Adjusted EBITDA for the quarter was $163 million, giving a margin of 34% that matches the full‑year 2025 margin. The margin expansion reflects a higher mix of high‑margin subscription services and the continued scaling of the company’s AI‑driven platform.
For the first quarter of fiscal 2026, Toast guided to revenue of $1.63 billion and adjusted EBITDA of $160–$170 million. Full‑year 2026 guidance projects subscription services and financial technology gross profit of $2.27–$2.30 billion and adjusted EBITDA of $775–$795 million, indicating confidence in sustained growth despite higher hardware costs.
CEO Aman Narang said, '2025 was a strong year for Toast, adding a record 30,000 net locations, growing recurring gross profit 33%, and delivering Adjusted EBITDA margins of 34%.' He added, 'Our results demonstrate the power of our focused strategy and consistent execution.' Narang also noted, 'Our results showcase the strength of our business model in what was another outstanding year for Toast. Net adds increased every quarter versus a year ago, and we added a record 30,000 net locations in 2025, ending the year with 164,000 locations.

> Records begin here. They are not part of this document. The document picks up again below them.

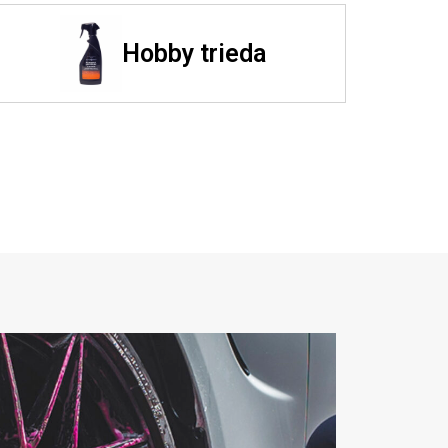
Hobby trieda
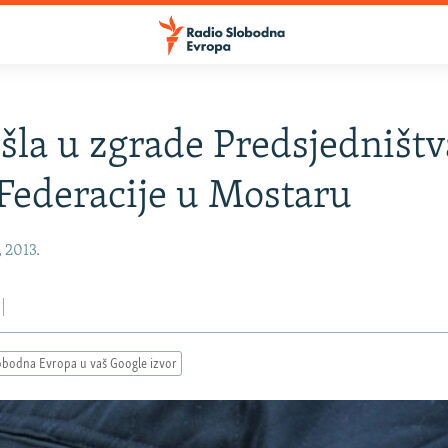
šla u zgrade Predsjedništv
Federacije u Mostaru
, 2013.
obodna Evropa u vaš Google izvor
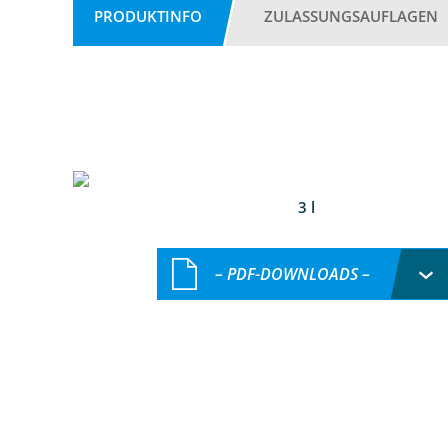
PRODUKTINFO
ZULASSUNGSAUFLAGEN
3 l
– PDF-DOWNLOADS –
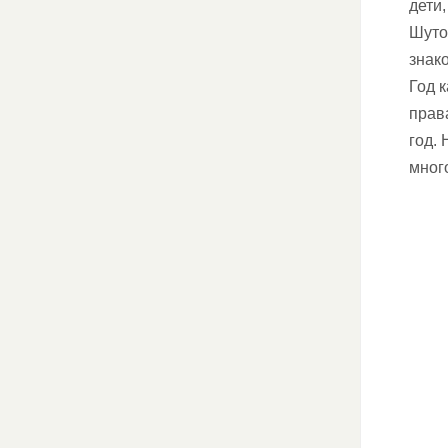
дети,
Шуто
знако
Год 
прав
год.
много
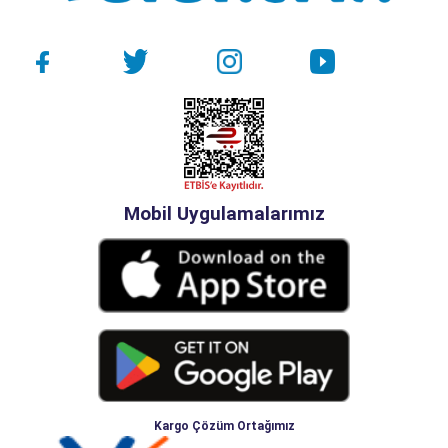
Mobil Uygulamalarımız
Kargo Çözüm Ortağımız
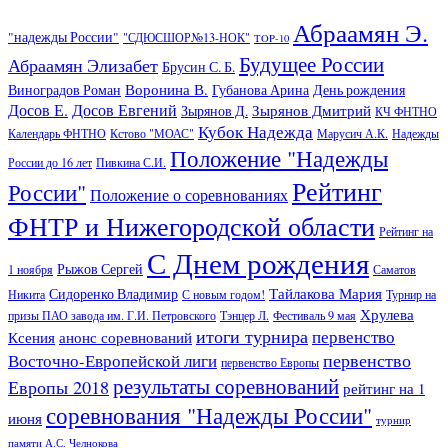
Абраамян Э.
"надежды России"
"СДЮСШОР№13-НОК"
TOP-10
Будущее России
Абраамян Элизабет
Брусин С. Б.
Воронина В.
Виноградов Роман
Губанова Арина
День рождения
Досов Е.
Досов Евгений
Зырянов Дмитрий
Зырянов Д.
КЧ ФНТНО
Кубок Надежда
Календарь ФНТНО
Кстово "МОАС"
Марусич А.К.
Надежды
Положение "Надежды
России до 16 лет
Пивкина С.И.
Рейтинг
России"
Положение о соревнованиях
ФНТР и Нижегородской области
Рейтинг на
С Днем рождения
Рыжов Сергей
1 ноября
Саматов
Тайлакова Мария
Сидоренко Владимир
Никита
С новым годом!
Турнир на
Хрулева
призы ПАО завода им. Г.И. Петровского
Тэнцер Л.
Фестиваль 9 мая
итоги турнира
первенство
Ксения
анонс соревнований
первенство
Восточно-Европейской лиги
первенство Европы
результаты соревнований
Европы 2018
рейтинг на 1
соревнования "Надежды России"
июня
турнир
памяти А.С. Челнокова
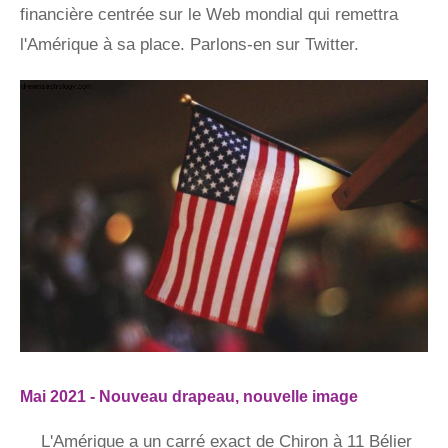
financière centrée sur le Web mondial qui remettra
l'Amérique à sa place. Parlons-en sur Twitter.
Mai 2021 - Nouveau drapeau, nouvelle image
L'Amérique a un carré exact de Chiron à 11 Bélier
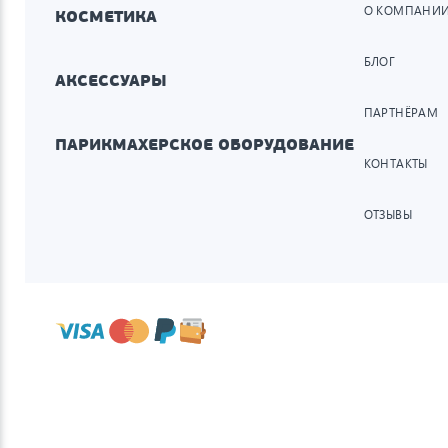
О КОМПАНИ
КОСМЕТИКА
БЛОГ
АКСЕССУАРЫ
ПАРТНЁРАМ
ПАРИКМАХЕРСКОЕ ОБОРУДОВАНИЕ
КОНТАКТЫ
ОТЗЫВЫ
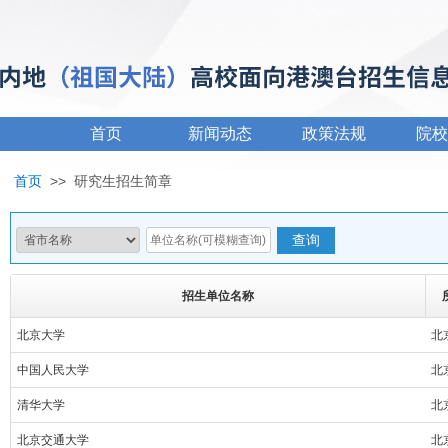
首页
新闻动态
政策法规
院校
首页
>>
研究生招生简章
招生单位名称
北京大学
北
中国人民大学
北
清华大学
北
北京交通大学
北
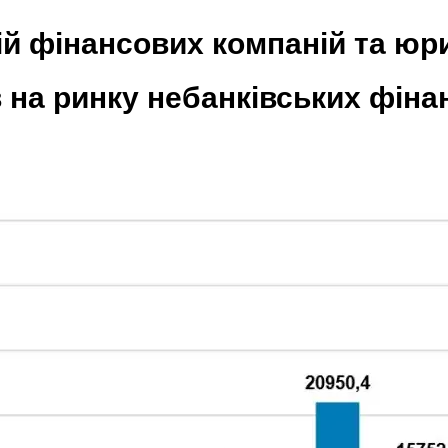
й фінансових компаній та юр
в на ринку небанківських фіна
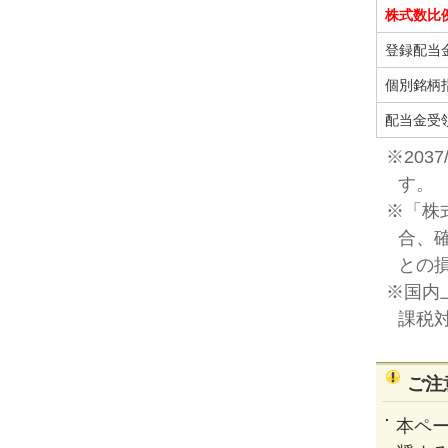
株式数比
登録配当
個別銘柄
配当金受
※203
す。
※「株
合、
との
※国内
課税
ご注
本ペ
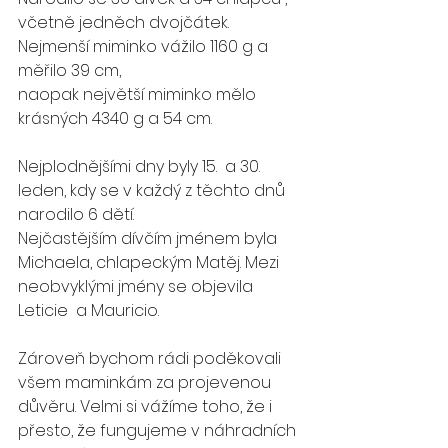
včetně jedněch dvojčátek. 
Nejmenší miminko vážilo 1160 g a 
měřilo 39 cm,
naopak největší miminko mělo 
krásných 4340 g a 54 cm.
Nejplodnějšími dny byly 15.  a 30.  
leden, kdy se v každý z těchto dnů 
narodilo 6 dětí.
Nejčastějším dívčím jménem byla 
Michaela, chlapeckým Matěj. Mezi 
neobvyklými jmény se objevila 
Leticie  a Mauricio.
Zároveň bychom rádi poděkovali 
všem maminkám za projevenou 
důvěru. Velmi si vážíme toho, že i 
přesto, že fungujeme v náhradních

ARR grew 26%, and our recurring gross profit streams increased 33% for the year, an incredible accomplishment at our scale with over $2 billion in ARR and $195 billion in payment volume in 2025. On top of strong top‑line momentum, we are efficiently scaling the business through disciplined capital allocation and ongoing cost management.'
The revenue growth was driven by continued expansion of the company’s restaurant‑technology platform, while the EPS miss was largely attributable to higher hardware costs and the impact of memory‑chip price increases, which the company expects to offset in the next quarter. Toast’s board approved a $500 million increase to its share‑repurchase program, underscoring confidence in its cash‑generating ability and commitment to shareholder value.
Toast’s guidance signals that management expects the momentum in subscription services and fintech to continue, but it also acknowledges the cost pressures that could temper profitability in the near term.